* [RECORDS TO PROCESS]:
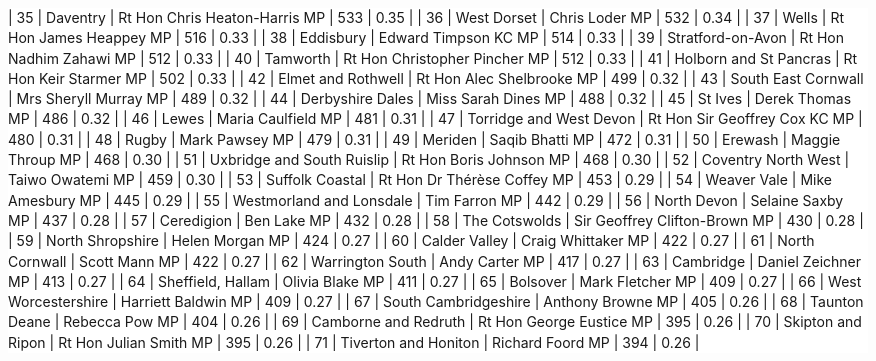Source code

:| 35 | Daventry | Rt Hon Chris Heaton-Harris MP | 533 | 0.35 |
| 36 | West Dorset | Chris Loder MP | 532 | 0.34 |
| 37 | Wells | Rt Hon James Heappey MP | 516 | 0.33 |
| 38 | Eddisbury | Edward Timpson KC MP | 514 | 0.33 |
| 39 | Stratford-on-Avon | Rt Hon Nadhim Zahawi MP | 512 | 0.33 |
| 40 | Tamworth | Rt Hon Christopher Pincher MP | 512 | 0.33 |
| 41 | Holborn and St Pancras | Rt Hon Keir Starmer MP | 502 | 0.33 |
| 42 | Elmet and Rothwell | Rt Hon Alec Shelbrooke MP | 499 | 0.32 |
| 43 | South East Cornwall | Mrs Sheryll Murray MP | 489 | 0.32 |
| 44 | Derbyshire Dales | Miss Sarah Dines MP | 488 | 0.32 |
| 45 | St Ives | Derek Thomas MP | 486 | 0.32 |
| 46 | Lewes | Maria Caulfield MP | 481 | 0.31 |
| 47 | Torridge and West Devon | Rt Hon Sir Geoffrey Cox KC MP | 480 | 0.31 |
| 48 | Rugby | Mark Pawsey MP | 479 | 0.31 |
| 49 | Meriden | Saqib Bhatti MP | 472 | 0.31 |
| 50 | Erewash | Maggie Throup MP | 468 | 0.30 |
| 51 | Uxbridge and South Ruislip | Rt Hon Boris Johnson MP | 468 | 0.30 |
| 52 | Coventry North West | Taiwo Owatemi MP | 459 | 0.30 |
| 53 | Suffolk Coastal | Rt Hon Dr Thérèse Coffey MP | 453 | 0.29 |
| 54 | Weaver Vale | Mike Amesbury MP | 445 | 0.29 |
| 55 | Westmorland and Lonsdale | Tim Farron MP | 442 | 0.29 |
| 56 | North Devon | Selaine Saxby MP | 437 | 0.28 |
| 57 | Ceredigion | Ben Lake MP | 432 | 0.28 |
| 58 | The Cotswolds | Sir Geoffrey Clifton-Brown MP | 430 | 0.28 |
| 59 | North Shropshire | Helen Morgan MP | 424 | 0.27 |
| 60 | Calder Valley | Craig Whittaker MP | 422 | 0.27 |
| 61 | North Cornwall | Scott Mann MP | 422 | 0.27 |
| 62 | Warrington South | Andy Carter MP | 417 | 0.27 |
| 63 | Cambridge | Daniel Zeichner MP | 413 | 0.27 |
| 64 | Sheffield, Hallam | Olivia Blake MP | 411 | 0.27 |
| 65 | Bolsover | Mark Fletcher MP | 409 | 0.27 |
| 66 | West Worcestershire | Harriett Baldwin MP | 409 | 0.27 |
| 67 | South Cambridgeshire | Anthony Browne MP | 405 | 0.26 |
| 68 | Taunton Deane | Rebecca Pow MP | 404 | 0.26 |
| 69 | Camborne and Redruth | Rt Hon George Eustice MP | 395 | 0.26 |
| 70 | Skipton and Ripon | Rt Hon Julian Smith MP | 395 | 0.26 |
| 71 | Tiverton and Honiton | Richard Foord MP | 394 | 0.26 |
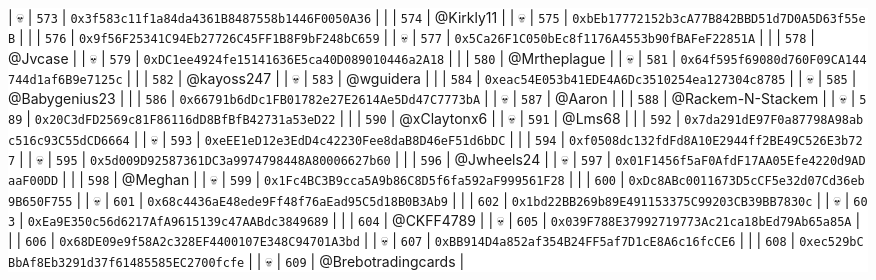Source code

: | 💀 | `573` | `0x3f583c11f1a84da4361B8487558b1446F0050A36` |
|  | `574` | @Kirkly11 |
| 💀 | `575` | `0xbEb17772152b3cA77B842BBD51d7D0A5D63f55eB` |
|  | `576` | `0x9f56F25341C94Eb27726C45FF1B8F9bF248bC659` |
| 💀 | `577` | `0x5Ca26F1C050bEc8f1176A4553b90fBAFeF22851A` |
|  | `578` | @Jvcase |
| 💀 | `579` | `0xDC1ee4924fe15141636E5ca40D089010446a2A18` |
|  | `580` | @Mrtheplague |
| 💀 | `581` | `0x64f595f69080d760F09CA144744d1af6B9e7125c` |
|  | `582` | @kayoss247 |
| 💀 | `583` | @wguidera |
|  | `584` | `0xeac54E053b41EDE4A6Dc3510254ea127304c8785` |
| 💀 | `585` | @Babygenius23 |
|  | `586` | `0x66791b6dDc1FB01782e27E2614Ae5Dd47C7773bA` |
| 💀 | `587` | @Aaron |
|  | `588` | @Rackem-N-Stackem |
| 💀 | `589` | `0x20C3dFD2569c81F86116dD8BfBfB42731a53eD22` |
|  | `590` | @xClaytonx6 |
| 💀 | `591` | @Lms68 |
|  | `592` | `0x7da291dE97F0a87798A98abc516c93C55dCD6664` |
| 💀 | `593` | `0xeEE1eD12e3EdD4c42230Fee8daB8D46eF51d6bDC` |
|  | `594` | `0xf0508dc132fdFd8A10E2944ff2BE49C526E3b727` |
| 💀 | `595` | `0x5d009D92587361DC3a9974798448A80006627b60` |
|  | `596` | @Jwheels24 |
| 💀 | `597` | `0x01F1456f5aF0AfdF17AA05Efe4220d9ADaaF00DD` |
|  | `598` | @Meghan |
| 💀 | `599` | `0x1Fc4BC3B9cca5A9b86C8D5f6fa592aF999561F28` |
|  | `600` | `0xDc8ABc0011673D5cCF5e32d07Cd36eb9B650F755` |
| 💀 | `601` | `0x68c4436aE48ede9Ff48f76aEad95C5d18B0B3Ab9` |
|  | `602` | `0x1bd22BB269b89E491153375C99203CB39BB7830c` |
| 💀 | `603` | `0xEa9E350c56d6217AfA9615139c47AABdc3849689` |
|  | `604` | @CKFF4789 |
| 💀 | `605` | `0x039F788E37992719773Ac21ca18bEd79Ab65a85A` |
|  | `606` | `0x68DE09e9f58A2c328EF4400107E348C94701A3bd` |
| 💀 | `607` | `0xBB914D4a852af354B24FF5af7D1cE8A6c16fcCE6` |
|  | `608` | `0xec529bCBbAf8Eb3291d37f61485585EC2700fcfe` |
| 💀 | `609` | @Brebotradingcards |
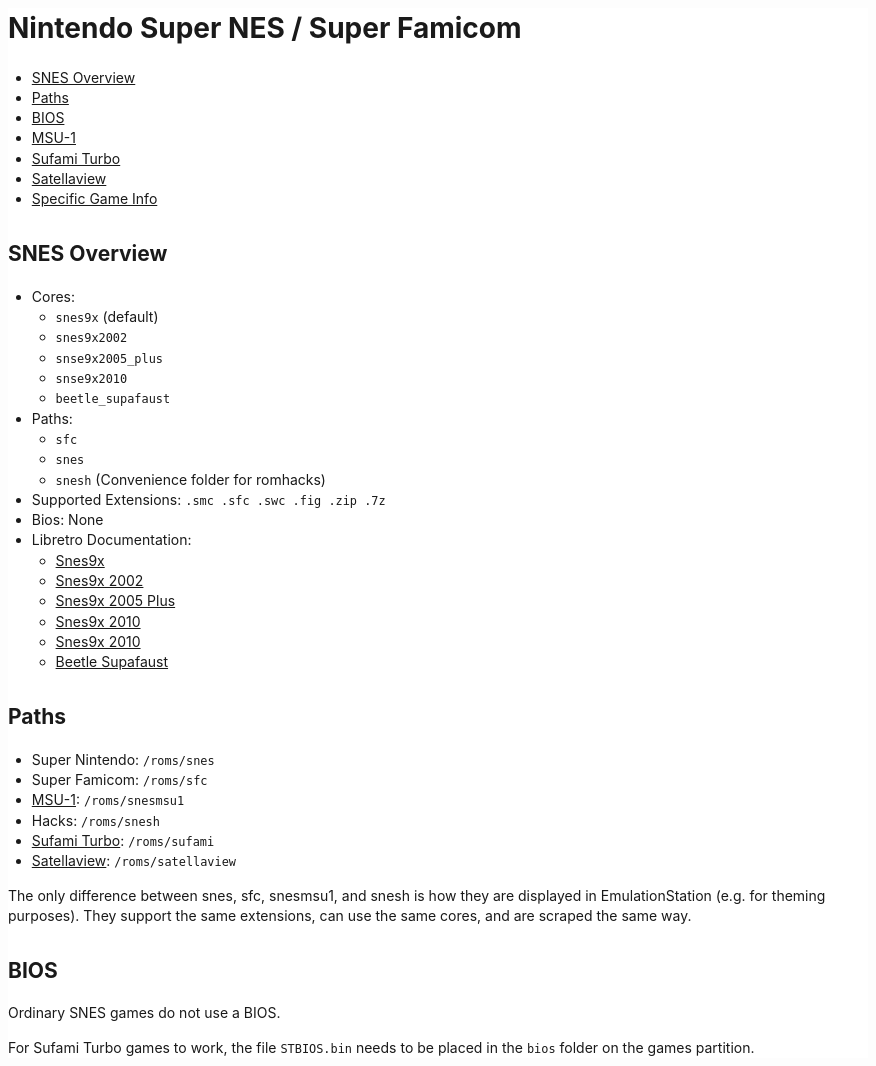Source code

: # Nintendo Super NES / Super Famicom

- [SNES Overview](#snes-overview)
- [Paths](#paths)
- [BIOS](#bios)
- [MSU-1](#msu-1)
- [Sufami Turbo](#sufami-turbo)
- [Satellaview](#satellaview-bs-x)
- [Specific Game Info](#specific-game-info)

## SNES Overview

- Cores:
  - `snes9x` (default)
  - `snes9x2002`
  - `snse9x2005_plus`
  - `snse9x2010`
  - `beetle_supafaust`
- Paths:
  - `sfc`
  - `snes`
  - `snesh` (Convenience folder for romhacks)
- Supported Extensions: `.smc .sfc .swc .fig .zip .7z`
- Bios: None
- Libretro Documentation:
  - [Snes9x](https://docs.libretro.com/library/snes9x/)
  - [Snes9x 2002](https://docs.libretro.com/library/snes9x_2002/)
  - [Snes9x 2005 Plus](https://docs.libretro.com/library/snes9x_2005_plus/)
  - [Snes9x 2010](https://docs.libretro.com/library/snes9x_2010/)
  - [Snes9x 2010](https://docs.libretro.com/library/snes9x_2010/)
  - [Beetle Supafaust](https://github.com/libretro/supafaust#readme)

## Paths
- Super Nintendo: `/roms/snes`
- Super Famicom: `/roms/sfc`
- [MSU-1](#msu-1): `/roms/snesmsu1`
- Hacks: `/roms/snesh`
- [Sufami Turbo](#sufami-turbo): `/roms/sufami`
- [Satellaview](#satellaview-bs-x): `/roms/satellaview`

The only difference between snes, sfc, snesmsu1, and snesh is how they are displayed in EmulationStation (e.g. for theming purposes). They support the same extensions, can use the same cores, and are scraped the same way.

## BIOS

Ordinary SNES games do not use a BIOS.

For Sufami Turbo games to work, the file `STBIOS.bin` needs to be placed in the `bios` folder on the games partition.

* [INSTRUCTIONS FOR THE TASK]: Scan the records for lines with the word "games". Report how many, with no other words.

* [SOLUTION FOR THIS TASK]: 2